Material shown
########################################
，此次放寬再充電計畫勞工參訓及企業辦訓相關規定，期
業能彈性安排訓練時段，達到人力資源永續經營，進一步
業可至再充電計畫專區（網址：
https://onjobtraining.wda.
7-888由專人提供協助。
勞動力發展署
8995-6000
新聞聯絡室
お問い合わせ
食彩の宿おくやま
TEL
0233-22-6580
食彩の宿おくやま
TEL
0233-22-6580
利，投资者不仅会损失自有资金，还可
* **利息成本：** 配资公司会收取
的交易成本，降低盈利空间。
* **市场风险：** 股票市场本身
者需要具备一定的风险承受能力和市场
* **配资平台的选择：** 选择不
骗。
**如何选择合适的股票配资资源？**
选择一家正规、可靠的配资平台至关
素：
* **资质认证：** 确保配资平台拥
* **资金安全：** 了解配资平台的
########################################
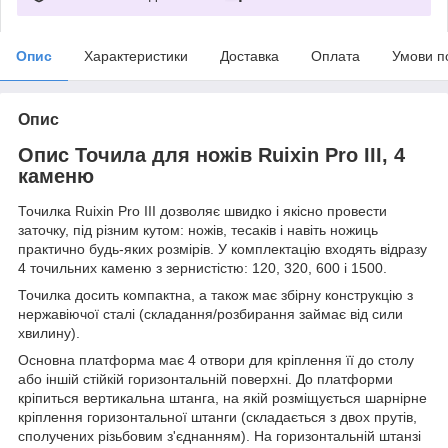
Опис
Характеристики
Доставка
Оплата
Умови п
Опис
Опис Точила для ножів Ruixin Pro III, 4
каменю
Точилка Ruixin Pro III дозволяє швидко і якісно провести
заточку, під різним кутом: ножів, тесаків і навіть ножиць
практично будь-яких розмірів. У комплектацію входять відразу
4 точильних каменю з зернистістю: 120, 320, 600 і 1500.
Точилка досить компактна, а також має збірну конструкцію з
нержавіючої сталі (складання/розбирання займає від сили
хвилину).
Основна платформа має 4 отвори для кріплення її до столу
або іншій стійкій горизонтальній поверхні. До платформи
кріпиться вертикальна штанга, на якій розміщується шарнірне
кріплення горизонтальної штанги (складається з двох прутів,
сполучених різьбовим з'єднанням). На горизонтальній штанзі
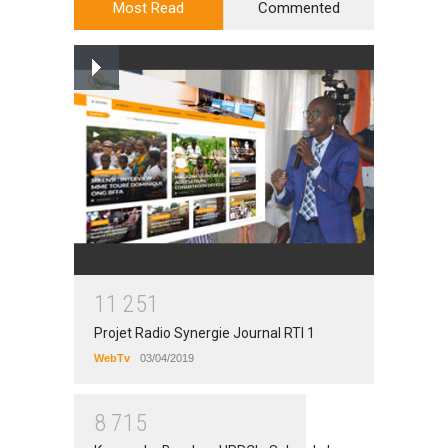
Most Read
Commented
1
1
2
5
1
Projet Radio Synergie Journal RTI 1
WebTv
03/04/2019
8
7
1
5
########################################
Work required
Find every line in the items above that contains the word "горизонтальній" and copy each one in full. Matching is case-sensitive.

Output
або іншій стійкій горизонтальній поверхні. До платформи
сполучених різьбовим з'єднанням). На горизонтальній штанзі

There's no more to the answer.